Los legisladores del gobernante Partido Progresista Democrático dijeron que Cheng ha tergiversado la opinión pública taiwanesa en su viaje a China y acusaron al KMT de socavar la seguridad nacional.
Cheng describió su viaje a Beijing como parte de una estrategia de «disuasión a través del diálogo,» prometiendo que su partido buscaría reanudar amplios intercambios a través del estrecho, incluyendo el turismo y el compromiso político, si regresa al poder en 2028.
«La gran revitalización de la nación china es la revitalización compartida de las personas de ambos lados del estrecho,» dijo Cheng durante la reunión con Xi, según los medios locales de Taiwán. Beijing y Taipei deberían trabajar en la construcción de mecanismos sostenibles para el diálogo y la cooperación, dijo, añadiendo que ambas partes deberían ir más allá de la confrontación política para evitar una guerra.
El liderazgo del KMT de Cheng se basa en parte en un llamamiento a la herencia china compartida y en un cálculo – sostenido por algunos en la comunidad empresarial de Taiwán – de que la postura pro-independencia del presidente Lai Ching-te ha provocado una confrontación innecesaria con Beijing en un momento en que la atención de Washington está en otro lado, dijo Michael Feller, estratega jefe de Estrategia Geopolítica.
El KMT ha detenido un presupuesto de defensa especial de $40 mil millones propuesto por Lai, que financiaría un sistema de defensa aérea multicapa diseñado para contrarrestar una posible incursión militar china.

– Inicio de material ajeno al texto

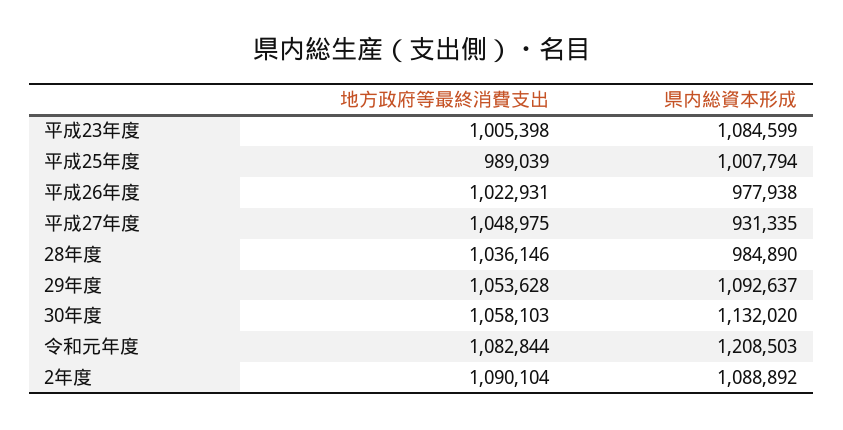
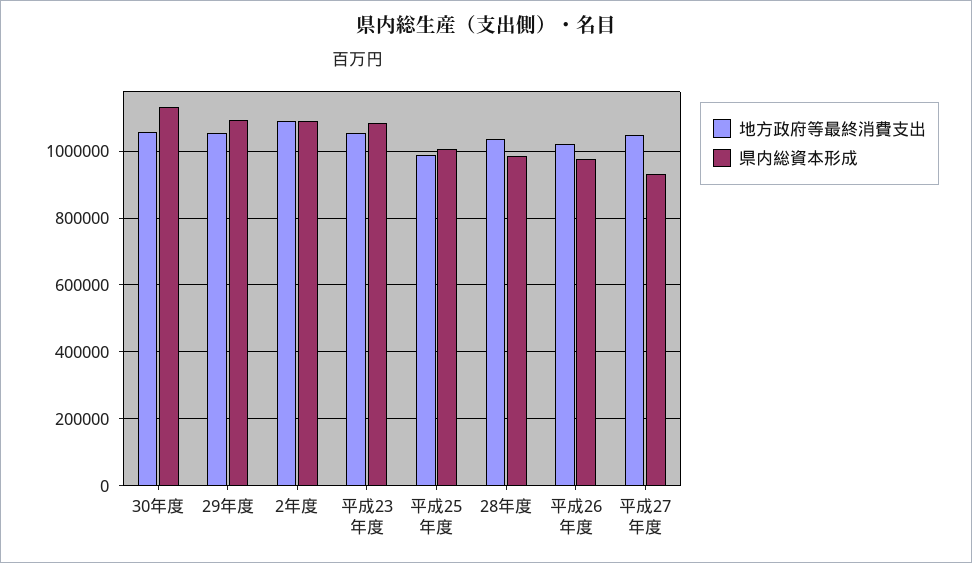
  {
    "地方政府等最終消費支出": {
-     "平成23年度": 1005398,
+     "平成23年度": 1060000,
      "平成25年度": 989039,
      "平成26年度": 1022931,
      "平成27年度": 1048975,
      "28年度": 1036146,
      "29年度": 1053628,
      "30年度": 1058103,
-     "令和元年度": 1082844,
      "2年度": 1090104
    },
    "県内総資本形成": {
      "平成23年度": 1084599,
      "平成25年度": 1007794,
      "平成26年度": 977938,
      "平成27年度": 931335,
      "28年度": 984890,
      "29年度": 1092637,
      "30年度": 1132020,
-     "令和元年度": 1208503,
      "2年度": 1088892
    }
  }

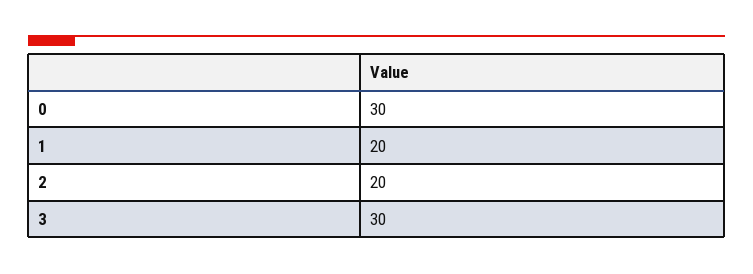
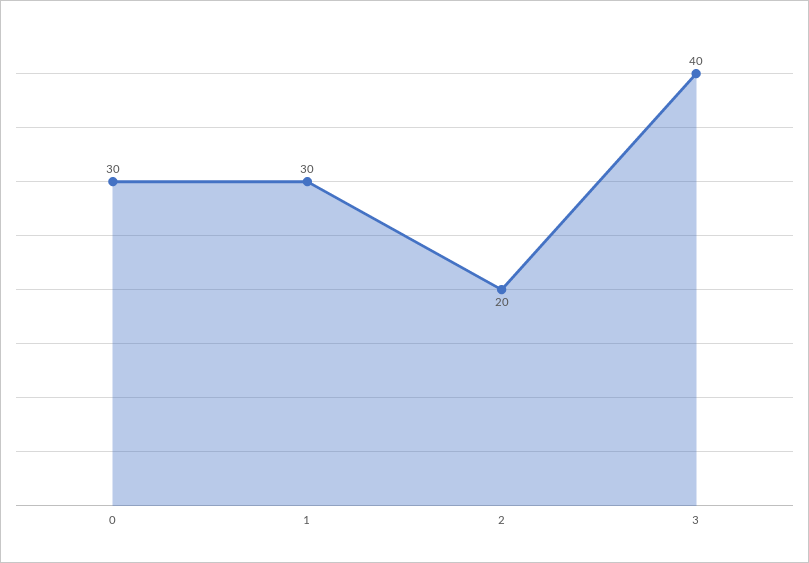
  {
    "0": 30,
-   "1": 20,
+   "1": 30,
    "2": 20,
-   "3": 30
+   "3": 40
  }

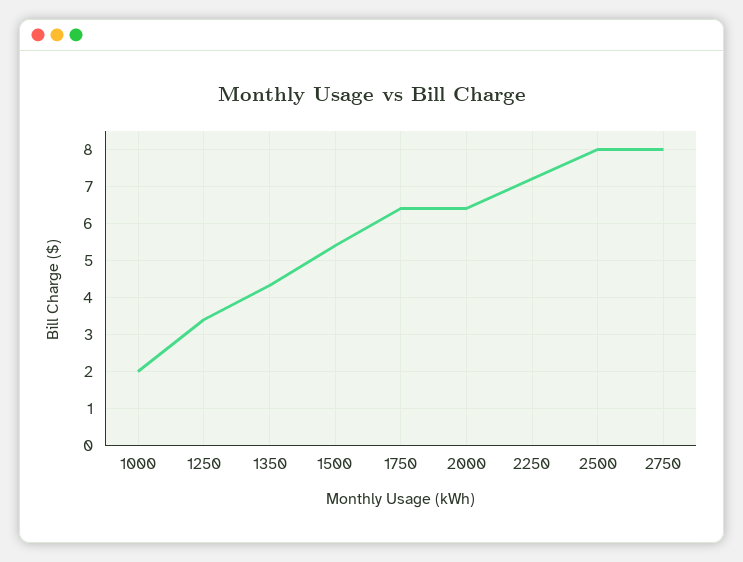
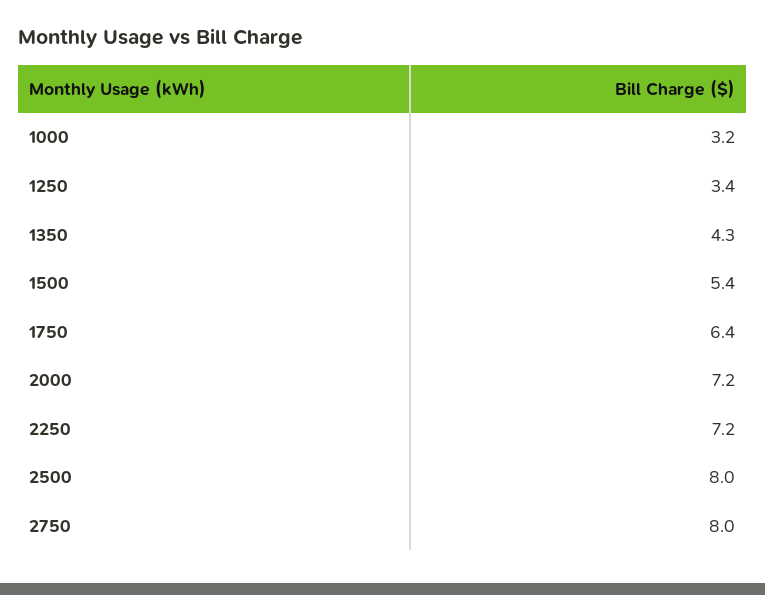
  {
-   "1000": 2,
+   "1000": 3.2,
    "1250": 3.4,
    "1350": 4.3,
    "1500": 5.4,
    "1750": 6.4,
-   "2000": 6.4,
+   "2000": 7.2,
    "2250": 7.2,
    "2500": 8,
    "2750": 8
  }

Las acciones militares de Trump en Venezuela e Irán, junto con sus amenazas sobre Groenlandia, han llevado a algunos a establecer paralelismos con la postura de Beijing hacia Taiwán – aunque los analistas dicen que el riesgo de agresión por parte del continente a corto plazo sigue siendo limitado.
«El riesgo de una repentina agresión del continente contra Taiwán es menor de lo que comúnmente asumen muchos en Washington,» dijo Gabriel Wildau, director gerente de Teneo. «El liderazgo de China cree que el equilibrio de poder militar y la influencia estratégica general se está desplazando inexorablemente a favor de Beijing.»
El conflicto en Irán ha introducido una nueva incertidumbre, pero Wildau dijo que el punto de inflexión más consecuente se encuentra más adelante. Si el DPP gana un cuarto mandato presidencial consecutivo en 2028 y Xi asegura otro mandato en el Congreso del Partido de 2027, «Xi podría concluir que la unificación pacífica ya no es viable,» dijo.
– La corresponsal de CNBC, Evelyn Cheng, contribuyó a este informe.